The Study of Religion


A major category-concept of social life, religions take many forms. The world’s major religions include Judaism, Christianity, Islam, Hinduism, Buddhism, and Confucianism. In addition, people often practice a range of smaller, more local, faiths. Some of these are more like folk traditions than any of the major religions.

Sociological perspectives on religion have examined its consequences for societies and individuals. For example, Max Weber emphasized the role of religion in the rise of capitalism. Other sociologists have focused on the ways that religious beliefs and practices shape human morals, and that organized religions can play a powerful role in instilling guilt and fear.

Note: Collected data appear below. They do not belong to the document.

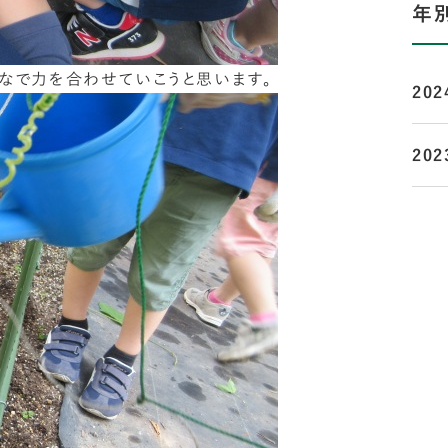
年
なで力を合わせていこうと思います。
202
202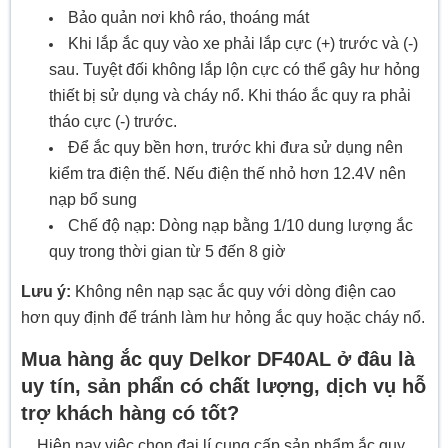
Bảo quản nơi khô ráo, thoáng mát
Khi lắp ắc quy vào xe phải lắp cực (+) trước và (-)
sau. Tuyệt đối không lắp lộn cực có thể gây hư hỏng
thiết bị sử dụng và cháy nổ. Khi tháo ắc quy ra phải
tháo cực (-) trước.
Để ắc quy bền hơn, trước khi đưa sử dụng nên
kiểm tra điện thế. Nếu điện thế nhỏ hơn 12.4V nên
nạp bổ sung
Chế độ nạp: Dòng nạp bằng 1/10 dung lượng ắc
quy trong thời gian từ 5 đến 8 giờ
Lưu ý:
Không nên nạp sạc ắc quy với dòng điện cao
hơn quy định để tránh làm hư hỏng ắc quy hoặc cháy nổ.
Mua hàng ắc quy Delkor DF40AL ở đâu là
uy tín, sản phẩn có chất lượng, dịch vụ hỗ
trợ khách hàng có tốt?
Hiện nay việc chọn đại lí cung cấp sản phẩm ắc quy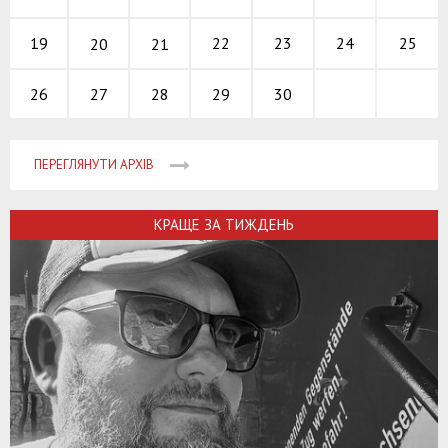
22
23
24
19
25
20
21
27
28
29
30
26
ПЕРЕГЛЯНУТИ АРХІВ
КРАЩЕ ЗА ТИЖДЕНЬ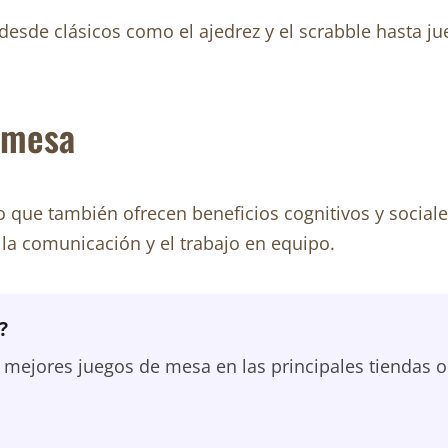
, desde clásicos como el ajedrez y el scrabble hast
e mesa
o que también ofrecen beneficios cognitivos y sociale
a comunicación y el trabajo en equipo.
?
ejores juegos de mesa en las principales tiendas o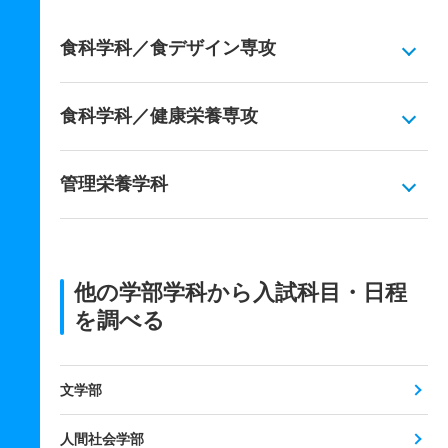
食科学科／食デザイン専攻
食科学科／健康栄養専攻
管理栄養学科
他の学部学科から入試科目・日程
を調べる
文学部
人間社会学部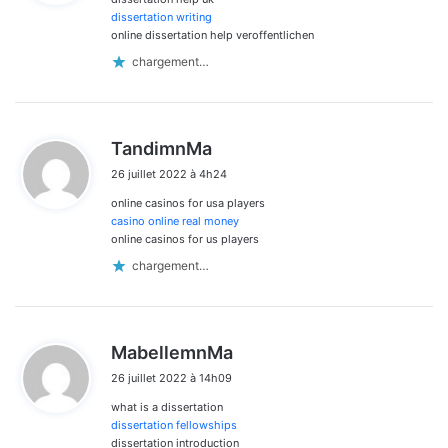
:
dissertation writing
online dissertation help veroffentlichen
chargement…
d
TandimnMa
i
26 juillet 2022 à 4h24
t
online casinos for usa players
:
casino online real money
online casinos for us players
chargement…
d
MabellemnMa
i
26 juillet 2022 à 14h09
t
what is a dissertation
:
dissertation fellowships
dissertation introduction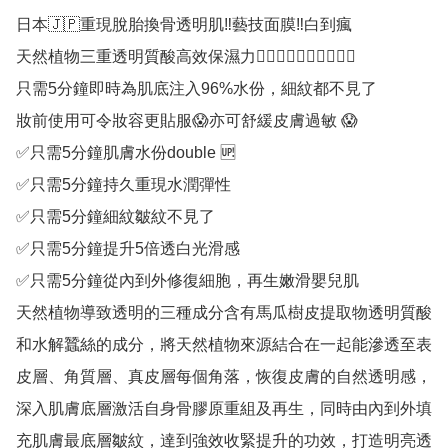
日本🇯🇵重現脫胎換骨透明肌‼️藝技面膜‼️白到瘋

天然植物三重透明質酸高效保濕力👍🏻👍🏻👍🏻👍🏻👍🏻

只需5分鐘即時為肌底注入96%水份，細紋都不見了

妝前使用可令妝容更貼服😱亦可舒緩皮膚過敏 😱

✅只需5分鐘肌膚水份double 🆙

✅只需5分鐘持久重現水潤彈性

✅只需5分鐘細紋皺紋不見了

✅只需5分鐘提升5倍透白光滑感

✅只需5分鐘從內到外修復細胞，再生嫩滑嬰兒肌

天然植物導致透明的三種成分含有馬瓜樹皮提取物透明質酸
和水解蠶絲的成分，將天然植物來源結合在一起能滲透至表
皮層、角質層、真皮層每個角落，恢復皮膚的自然透明感，
深入肌膚底層激活自身骨膠原重組及再生，同時由內到外填
充肌膚最底層皺紋，達到強效收緊提升的功效，打造明亮透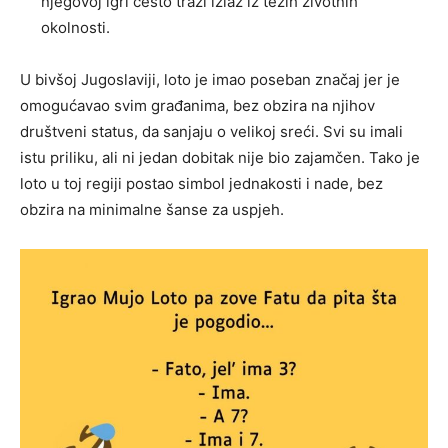
njegovoj igri često traži izlaz iz težih životnih
okolnosti.
U bivšoj Jugoslaviji, loto je imao poseban značaj jer je
omogućavao svim građanima, bez obzira na njihov
društveni status, da sanjaju o velikoj sreći. Svi su imali
istu priliku, ali ni jedan dobitak nije bio zajamčen. Tako je
loto u toj regiji postao simbol jednakosti i nade, bez
obzira na minimalne šanse za uspjeh.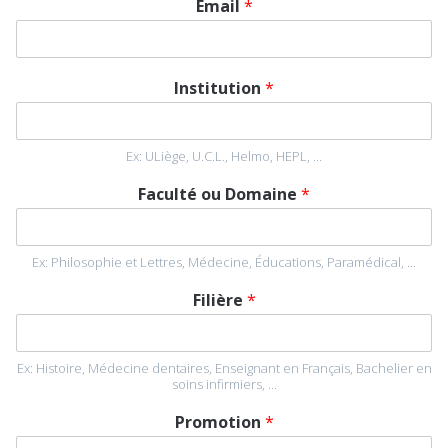
Email
*
Institution
*
Ex: ULiège, U.C.L., Helmo, HEPL, ...
Faculté ou Domaine
*
Ex: Philosophie et Lettres, Médecine, Éducations, Paramédical, ...
Filière
*
Ex: Histoire, Médecine dentaires, Enseignant en Français, Bachelier en
soins infirmiers, ...
Promotion
*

Anthropologists, however, have been more concerned with the origins of religion and have tended to reject tidy theories that link it to modern secularism. The anthropologist Johann Jakob Bachofen’s pioneering work on a mother goddess, for example, unravelled puzzles in ancient law, mythology, and art through the idea of a matriarchal society.

The study of religion has also been enhanced by archaeological discoveries, especially those involving the great temples at Angkor Wat and Borobudur (Cambodia), Ellora and Ajanta (India), and the Great Stupa at Boudhanath, Kathmandu (Nepal). The scholarly study of architecture and art objects has also expanded the understanding of the roles that these plays in religion. As a result, scholars have been drawn to polythetic definitions of religion. These are based on the notion that the simplest functional or structural definitions will not suffice and that the study of religion needs to go beyond a mere lexical description of the concept.